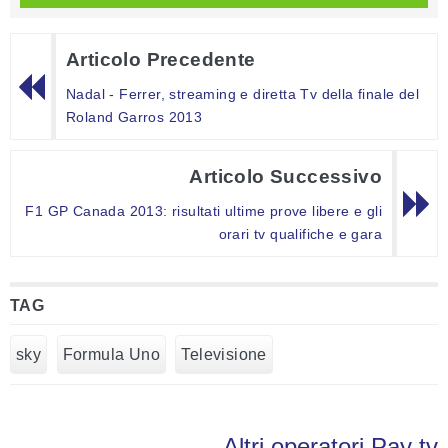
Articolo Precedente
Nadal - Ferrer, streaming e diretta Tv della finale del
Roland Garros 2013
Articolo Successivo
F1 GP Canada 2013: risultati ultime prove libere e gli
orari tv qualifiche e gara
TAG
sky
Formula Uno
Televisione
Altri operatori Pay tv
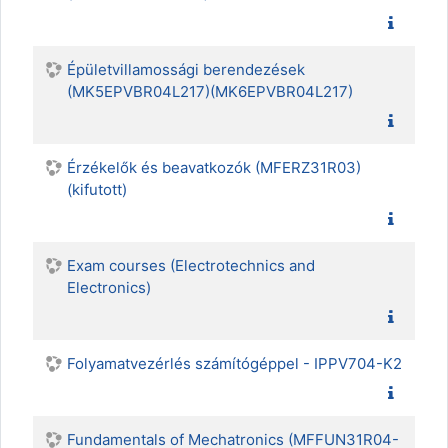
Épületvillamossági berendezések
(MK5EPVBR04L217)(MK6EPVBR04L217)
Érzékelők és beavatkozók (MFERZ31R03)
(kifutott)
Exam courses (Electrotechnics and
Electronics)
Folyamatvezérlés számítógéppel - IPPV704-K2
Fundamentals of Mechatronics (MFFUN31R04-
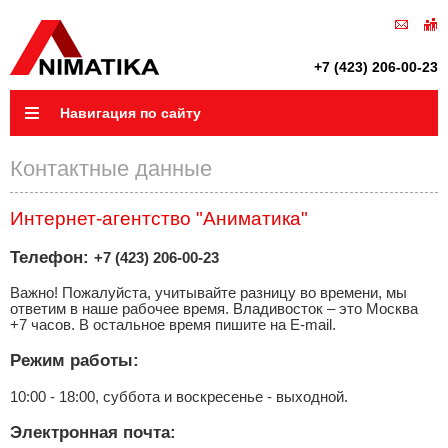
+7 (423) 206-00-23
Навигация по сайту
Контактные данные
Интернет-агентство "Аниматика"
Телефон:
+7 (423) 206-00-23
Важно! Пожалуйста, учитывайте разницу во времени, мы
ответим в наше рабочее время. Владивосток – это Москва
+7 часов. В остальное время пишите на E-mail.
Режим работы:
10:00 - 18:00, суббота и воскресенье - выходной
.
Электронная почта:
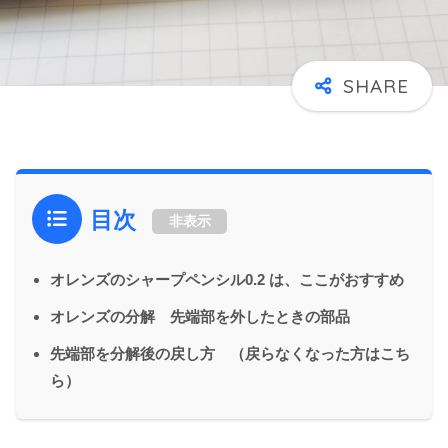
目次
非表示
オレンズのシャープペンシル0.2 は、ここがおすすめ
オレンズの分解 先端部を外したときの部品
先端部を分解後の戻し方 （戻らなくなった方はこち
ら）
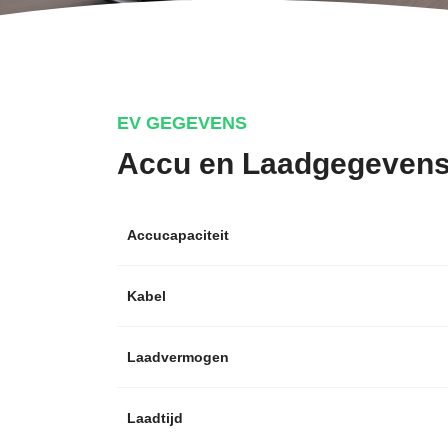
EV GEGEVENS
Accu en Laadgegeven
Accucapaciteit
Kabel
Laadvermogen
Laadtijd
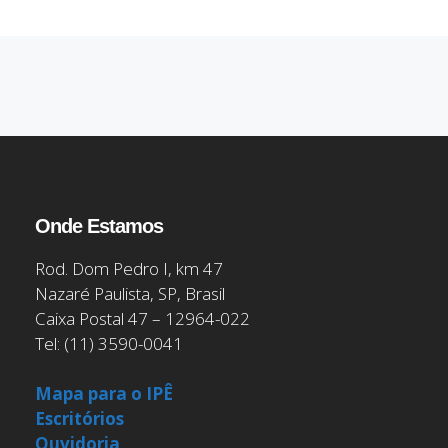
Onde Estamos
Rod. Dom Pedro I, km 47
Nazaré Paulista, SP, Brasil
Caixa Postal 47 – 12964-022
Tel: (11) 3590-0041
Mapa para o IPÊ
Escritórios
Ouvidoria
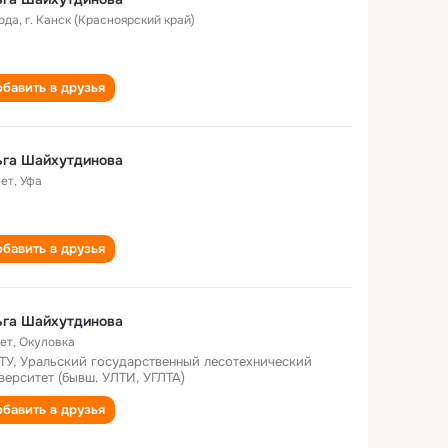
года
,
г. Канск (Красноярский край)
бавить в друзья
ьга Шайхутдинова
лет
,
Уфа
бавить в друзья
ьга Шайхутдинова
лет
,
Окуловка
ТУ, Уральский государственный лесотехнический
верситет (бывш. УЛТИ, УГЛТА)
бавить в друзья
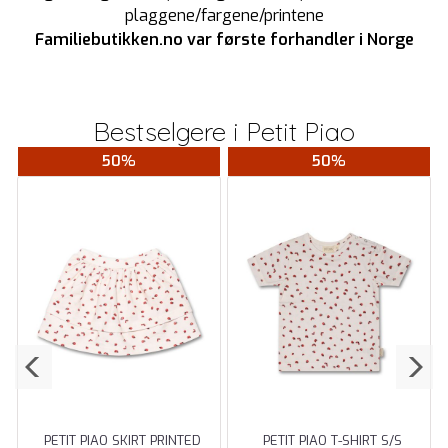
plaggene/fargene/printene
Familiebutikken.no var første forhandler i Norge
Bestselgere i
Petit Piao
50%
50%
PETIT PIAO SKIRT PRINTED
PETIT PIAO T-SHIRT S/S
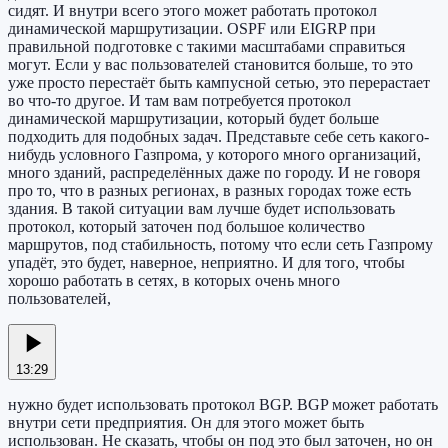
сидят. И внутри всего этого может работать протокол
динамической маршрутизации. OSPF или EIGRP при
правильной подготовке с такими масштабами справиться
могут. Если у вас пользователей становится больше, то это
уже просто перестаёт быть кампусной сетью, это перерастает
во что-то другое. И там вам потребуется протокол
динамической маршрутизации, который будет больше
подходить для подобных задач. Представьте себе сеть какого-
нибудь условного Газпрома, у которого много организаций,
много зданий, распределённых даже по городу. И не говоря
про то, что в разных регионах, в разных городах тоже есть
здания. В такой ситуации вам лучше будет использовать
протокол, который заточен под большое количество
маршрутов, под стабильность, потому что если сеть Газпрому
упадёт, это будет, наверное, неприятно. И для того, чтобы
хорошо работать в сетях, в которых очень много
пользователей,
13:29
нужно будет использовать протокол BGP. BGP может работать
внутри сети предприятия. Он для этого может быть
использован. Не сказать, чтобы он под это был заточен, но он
——————————
Work request: Copy the text of every row above line for line, and leave the pictures out of your answer.

Final answer:
Articolo Precedente
Nadal - Ferrer, streaming e diretta Tv della finale del
Roland Garros 2013
Articolo Successivo
F1 GP Canada 2013: risultati ultime prove libere e gli
orari tv qualifiche e gara
TAG
sky
Formula Uno
Televisione
Altri operatori Pay tv
Épületvillamossági berendezések
(MK5EPVBR04L217)(MK6EPVBR04L217)
Érzékelők és beavatkozók (MFERZ31R03)
(kifutott)
Exam courses (Electrotechnics and
Electronics)
Folyamatvezérlés számítógéppel - IPPV704-K2
Fundamentals of Mechatronics (MFFUN31R04-
+7 (423) 206-00-23
Навигация по сайту
Контактные данные
Интернет-агентство "Аниматика"
Телефон:
+7 (423) 206-00-23
Важно! Пожалуйста, учитывайте разницу во времени, мы
ответим в наше рабочее время. Владивосток – это Москва
+7 часов. В остальное время пишите на E-mail.
Режим работы:
10:00 - 18:00, суббота и воскресенье - выходной
.
Электронная почта:
目次
非表示
オレンズのシャープペンシル0.2 は、ここがおすすめ
オレンズの分解 先端部を外したときの部品
先端部を分解後の戻し方 （戻らなくなった方はこち
ら）
EV GEGEVENS
Accu en Laadgegeven
Accucapaciteit
Kabel
Laadvermogen
Laadtijd
Onde Estamos
Rod. Dom Pedro I, km 47
Nazaré Paulista, SP, Brasil
Caixa Postal 47 – 12964-022
Tel: (11) 3590-0041
Mapa para o IPÊ
Escritórios
Ouvidoria
года
,
г. Канск (Красноярский край)
бавить в друзья
ьга Шайхутдинова
лет
,
Уфа
бавить в друзья
ьга Шайхутдинова
лет
,
Окуловка
ТУ, Уральский государственный лесотехнический
верситет (бывш. УЛТИ, УГЛТА)
бавить в друзья
plaggene/fargene/printene
Familiebutikken.no var første forhandler i Norge
Bestselgere i
Petit Piao
50%
50%
PETIT PIAO SKIRT PRINTED
PETIT PIAO T-SHIRT S/S
сидят. И внутри всего этого может работать протокол
динамической маршрутизации. OSPF или EIGRP при
правильной подготовке с такими масштабами справиться
могут. Если у вас пользователей становится больше, то это
уже просто перестаёт быть кампусной сетью, это перерастает
во что-то другое. И там вам потребуется протокол
динамической маршрутизации, который будет больше
подходить для подобных задач. Представьте себе сеть какого-
нибудь условного Газпрома, у которого много организаций,
много зданий, распределённых даже по городу. И не говоря
про то, что в разных регионах, в разных городах тоже есть
здания. В такой ситуации вам лучше будет использовать
протокол, который заточен под большое количество
маршрутов, под стабильность, потому что если сеть Газпрому
упадёт, это будет, наверное, неприятно. И для того, чтобы
хорошо работать в сетях, в которых очень много
пользователей,
13:29
нужно будет использовать протокол BGP. BGP может работать
внутри сети предприятия. Он для этого может быть
использован. Не сказать, чтобы он под это был заточен, но он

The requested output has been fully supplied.